Plus de dette : L’augmentation des emprunts pourrait amener les entreprises et les consommateurs à emprunter plus que ce qu’ils peuvent se permettre, ce qui pourrait avoir un impact négatif sur l’économie.
Impact sur d'autres instruments d'investissement : les marchés obligataires réagissent souvent négativement à l'instabilité et aux changements soudains, qui sont devenus très courants après la mise en œuvre de politiques d'assouplissement quantitatif.
Cas
Certaines banques centrales qui ont eu recours à l’assouplissement quantitatif comprennent :
Banque du Japon : 2001-2006 et 2012 (Abenomics).
Les efforts d’assouplissement quantitatif n’ont guère contribué à atténuer leurs problèmes financiers.

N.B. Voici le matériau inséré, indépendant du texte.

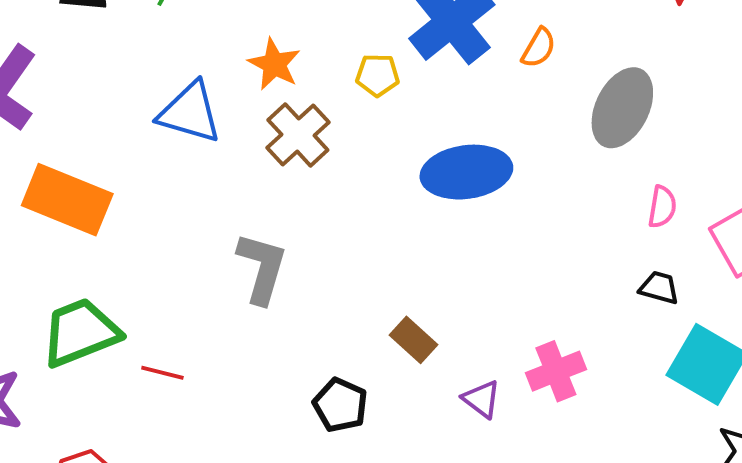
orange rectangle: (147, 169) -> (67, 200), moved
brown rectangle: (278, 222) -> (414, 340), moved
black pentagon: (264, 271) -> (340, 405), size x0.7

Le yen s'est affaibli par rapport au dollar et les coûts des importations ont augmenté.Banque centrale des États-Unis : 2008-2014.
La banque centrale américaine a mis en œuvre trois cycles d’assouplissement quantitatif pour faire face à la crise des subprimes et à la récession économique qui en a résulté. La reprise économique, mais la question de savoir si elle est due à l'assouplissement quantitatif est controversée. Les comparaisons avec le Canada, qui n’a pas eu recours au QE, ne montrent aucune différence significative.Banque centrale européenne : 2015-2018.
La zone euro a connu son lot de succès et d’échecs, avec une inflation persistante, une baisse du chômage et, malgré une forte reprise économique en 2017, elle est toujours confrontée à une faible croissance économique et à une hausse des taux d’intérêt.
Résumé des avis
En tant que stratégie monétaire non conventionnelle, l’assouplissement quantitatif a peut-être aidé certaines économies à se redresser, mais il reste une stratégie très controversée et même cette conclusion est discutable. Même si la plupart des risques potentiels, tels que l’hyperinflation et le surendettement, n’ont pas encore eu d’effets néfastes sur les économies, certains pays ayant recours au QE ont également connu une instabilité monétaire et des effets négatifs sur d’autres secteurs et marchés économiques. L'impact à long terme du recours à la politique d'assouplissement quantitatif n'est pas encore assez clair, et l'impact de l'assouplissement quantitatif sur l'économie peut conduire à des résultats complètement différents selon les circonstances.